Children's Hospital Colorado

Nephrotoxicity (Kidney Drug Toxicity)

What is nephrotoxicity?

Nephrotoxicity describes the process that occurs when kidneys are damaged by a drug, chemical or toxin, resulting in possible chronic kidney disease. This toxicity affects the many small functional parts of the kidneys called nephrons, damaging the kidney and reducing its effectiveness to filter blood and remove waste from your child’s body.
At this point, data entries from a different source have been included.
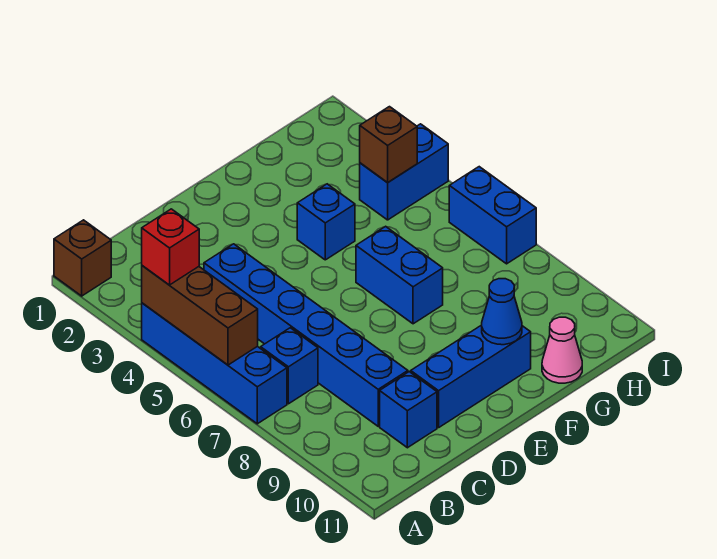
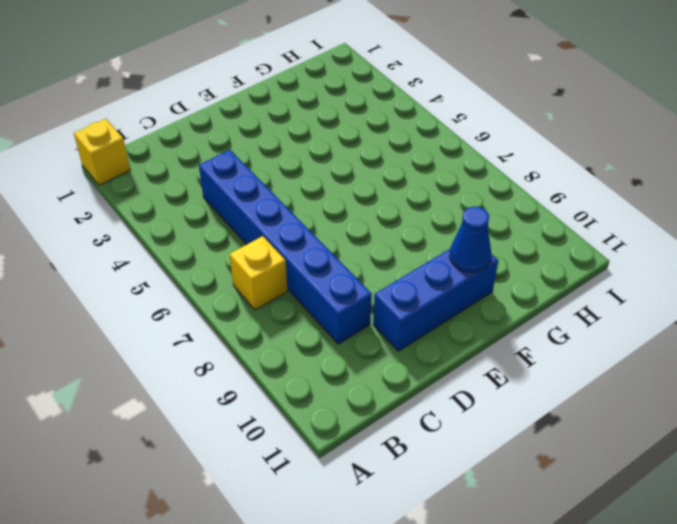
yellow 1x1 brick [74,119,130,185] -> brown 1x1 brick [54,220,111,296]
yellow 1x1 brick [229,236,287,310] -> blue 1x1 brick [260,328,318,404]
none -> blue 1x4 brick [142,303,287,424]
none -> blue 1x1 brick [380,372,437,448]
none -> blue 1x1 brick [297,184,355,260]

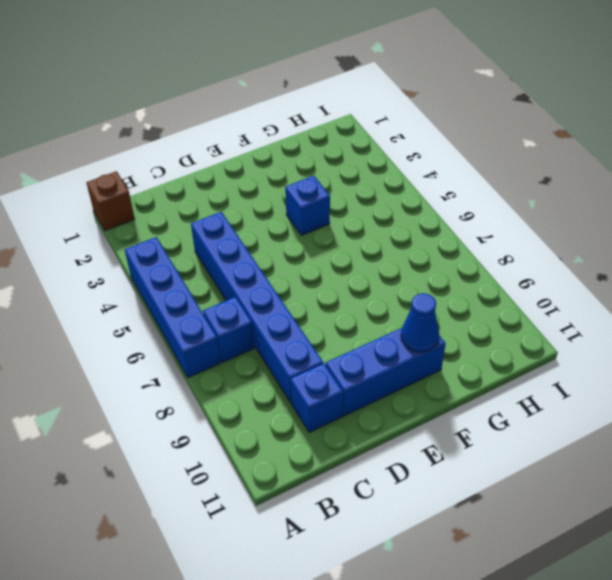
none -> blue 1x2 brick [356,226,443,324]
none -> pink 1x1 cone [542,317,582,383]
none -> blue 1x2 brick [360,124,448,220]

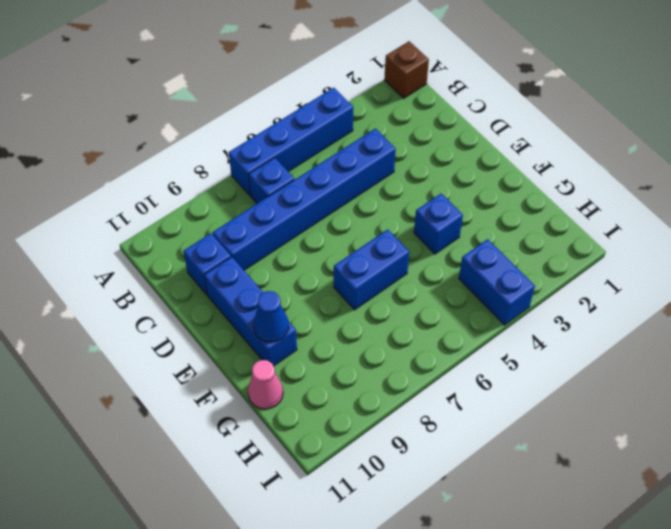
none -> blue 1x2 brick [449,167,536,264]
none -> brown 1x3 brick [142,266,258,365]
none -> brown 1x1 brick [360,107,417,183]

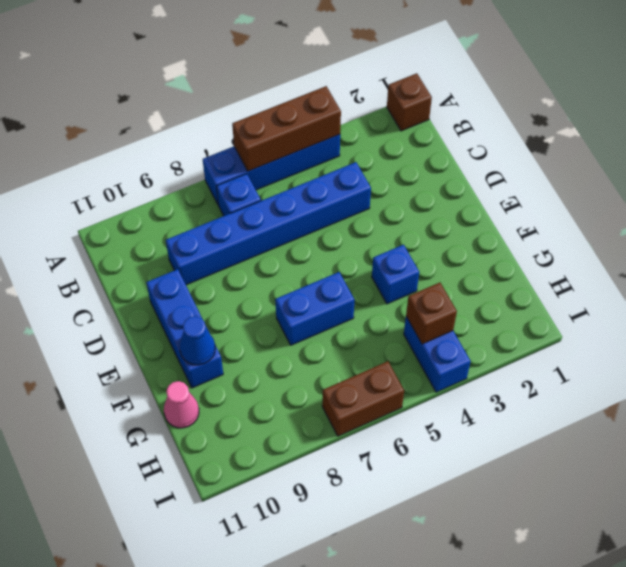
brown 1x2 brick [322,361,404,436] -> blue 1x2 brick [449,167,536,264]
none -> blue 1x1 brick [380,372,437,448]
none -> red 1x1 brick [142,209,199,285]

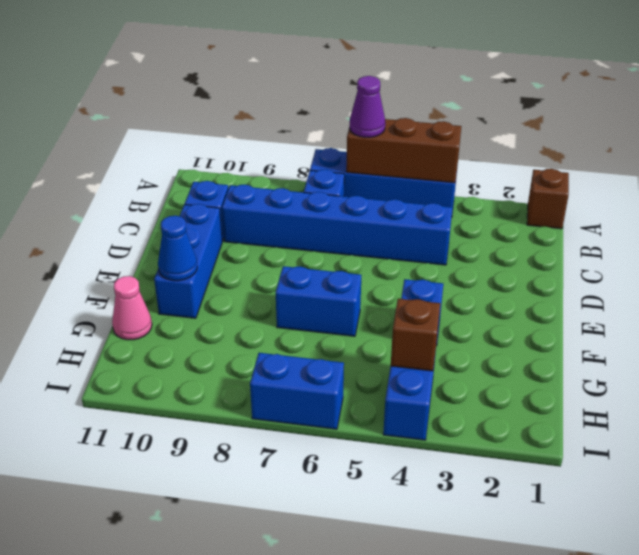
purple 1x1 cone [350,76,385,137] -> none
none -> red 1x1 brick [142,209,199,285]

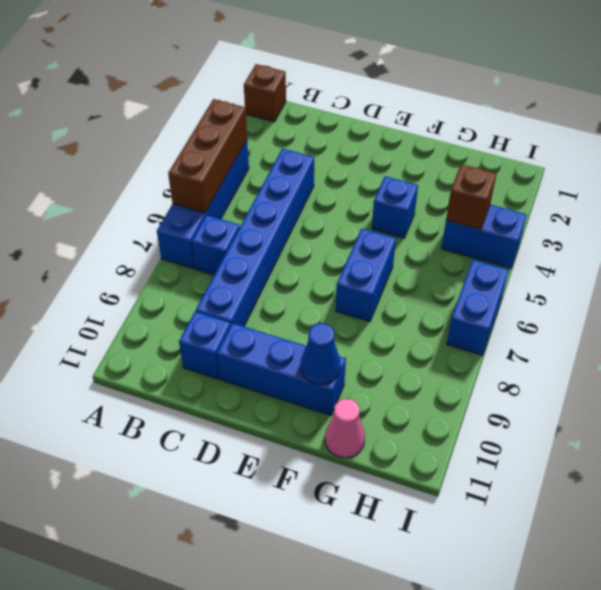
none -> red 1x1 brick [142,209,199,285]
What causes pediatric nephrotoxicity?

Nephrotoxicity can be caused by chemicals, different kinds of medications and chemotherapy. Many medications, even when taken at modest doses or only occasionally, can damage the kidneys. This damage can be short-lived and at least partially reversible, in which case it is referred to as acute kidney injury (AKI). If the damage is more gradual and irreversible, causing chronic (long-term) changes, it is referred to as chronic kidney disease (CKD). There are multiple ways in which medications can cause nephrotoxicity: drugs can affect the blood supply to the kidneys, damage certain parts of the nephrons (filtering units of the kidneys) or cause allergic reactions that damage the kidneys.

Who gets nephrotoxicity?

Nephrotoxicity can occur in any individual who takes medications and can affect individuals of all ages, genders and ethnicities.